# EXERCISE TASK A:
From the table in the excerpt on three-point bending tests, list every sample number whose rupture strength is above 1.5 MPa, each with its value.
# EXERCISE TASK B:
Please edit the excerpt on three-point bending tests by rewriting everything from "3.2.1. Test Result" down to "the test factors.", putting "NaOH" in place of "sodium hydroxide".
# EXERCISE TASK C:
In the excerpt on three-point bending tests, why was the mean effect diagram of flexural strength constructed?

# EXCERPT:
---*---

3.2. Three-Point Bending Tests

3.2.1. Test Result

By considering the influence of sodium hydroxide, the fiber content, and the fiber length on the flexural performance of the ecological cementitious coal gangue, based on the principle of mathematical statistics and orthogonality, an orthogonal test was carried out according to the principle of “balanced dispersion” and “neat and comparable,” and the range and variance were used in conjunction with each other to conduct a scientific and effective analysis of the test factors.

The load corresponding to the peak point on the loading curve in the three-point bending test was recorded as the maximum load that the sample could bear. According to the basic theory of elastic mechanics, the formula for calculating the flexural strength of composite materials is as follows:

$$f_f=\frac{3FL}{2b{h}^2}$$

(3)

where $f_f$ is the flexural strength of the sample, $\mathrm{MPa}$; $F$ is the failure load of the specimen, $\mathrm{N}$; $L$ is the span between supports, $\mathrm{mm}$; $b$ is the width of the sample section, $\mathrm{mm}$; and $h$ is the height of the sample section, $\mathrm{mm}$.

The orthogonal test results are shown in

Table 9. Orthogonal test results.

Sample Number	A/%	B/‰	C/mm	Blank Column	Rupture Strength/MPa
F1	1	4	3	1	0.67
F2	1	5	6	2	0.81
F3	1	6	9	3	0.89
F4	2	4	6	3	1.25
F5	2	5	9	1	1.43
F6	2	6	3	2	1.12
F7	3	4	9	2	1.73
F8	3	5	3	3	1.64
F9	3	6	6	1	1.52

, wherein the blank column shows the error analysis values.

3.2.2. Test Result Analysis

The range of the mean value of the flexural strength of the sample at each factor level was calculated through the test results. To better intuitively reflect the influence degree of each factor, the level of each factor was used as the abscissa, and the mean value of the flexural strength of the sample was used as the ordinate to construct the mean effect diagram of the flexural strength, as shown in Figure 11 (the curve shown in Figure 11 is depicted by nine sets of test results, which only represents the trend between the two factors). The calculation formula of the range $R$ is as follows:

$$R=\max \left({\overline{R}}_c\right)-\min \left({\overline{R}}_c\right)$$

(4)

where $R$ is the range, and ${\overline{R}}_{\mathrm{c}}$ is the mean value of the failure strength at each factor level.

According to the value of R in Figure 11, the order of influence of various factors on the flexural strength of the fiber-reinforced EGCGM is as follows: sodium hydroxide content > fiber length > fiber content. The flexural strength of the sample increases with the increase in sodium hydroxide content and reaches the local maximum when the content is 3%. The flexural strength of the sample first increases and then decreases with the increase in fiber content. When the content is 5%, the flexural strength of the sample reaches the local maximum. The flexural strength of the sample increases with the increase in fiber length and reaches the local maximum when the length is 9 mm. Therefore, in the range analysis, the local optimal level combination is A3C3B2, and the optimal local combination of the test is as follows: sodium hydroxide content = 3%, fiber length = 9 mm, and fiber content = 5%.

A significance test of the orthogonal test results was carried out via variance analysis.

Table 10. Analysis of variance.

---*---

# PROVIDED DATA:
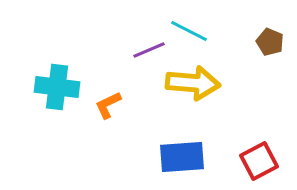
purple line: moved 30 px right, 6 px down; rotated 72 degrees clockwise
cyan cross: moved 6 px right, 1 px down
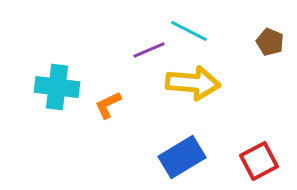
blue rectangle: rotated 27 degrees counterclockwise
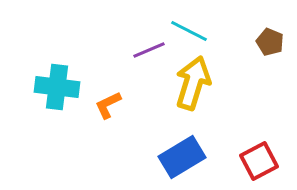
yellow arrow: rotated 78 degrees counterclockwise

---*---

# TASK SOLUTION A:
F7: 1.73 MPa
F8: 1.64 MPa
F9: 1.52 MPa

# TASK SOLUTION B:
3.2.1. Test Result

By considering the influence of NaOH, the fiber content, and the fiber length on the flexural performance of the ecological cementitious coal gangue, based on the principle of mathematical statistics and orthogonality, an orthogonal test was carried out according to the principle of “balanced dispersion” and “neat and comparable,” and the range and variance were used in conjunction with each other to conduct a scientific and effective analysis of the test factors.

# TASK SOLUTION C:
It was built to show more intuitively how strongly each factor influences flexural strength. The level of each factor is on the abscissa, and the mean flexural strength of the sample is on the ordinate.